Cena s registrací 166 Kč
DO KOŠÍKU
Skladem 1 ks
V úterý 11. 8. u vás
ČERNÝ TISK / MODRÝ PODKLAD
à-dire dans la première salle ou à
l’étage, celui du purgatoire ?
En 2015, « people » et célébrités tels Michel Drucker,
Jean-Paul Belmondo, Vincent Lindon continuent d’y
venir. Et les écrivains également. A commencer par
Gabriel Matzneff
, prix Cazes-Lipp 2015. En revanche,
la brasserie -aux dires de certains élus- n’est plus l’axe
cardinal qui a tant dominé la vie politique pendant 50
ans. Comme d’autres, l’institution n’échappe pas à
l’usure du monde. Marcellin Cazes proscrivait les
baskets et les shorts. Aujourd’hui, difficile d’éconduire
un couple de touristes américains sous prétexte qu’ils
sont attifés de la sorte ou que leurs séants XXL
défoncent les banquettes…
--------------------
* PROBLEM TO WORK ON
Give back exactly the lines from the one containing "cardinal qui a" through the end of the listing above, with both ends included and nothing added.

* ANSWER TO THIS PROBLEM
cardinal qui a tant dominé la vie politique pendant 50
ans. Comme d’autres, l’institution n’échappe pas à
l’usure du monde. Marcellin Cazes proscrivait les
baskets et les shorts. Aujourd’hui, difficile d’éconduire
un couple de touristes américains sous prétexte qu’ils
sont attifés de la sorte ou que leurs séants XXL
défoncent les banquettes…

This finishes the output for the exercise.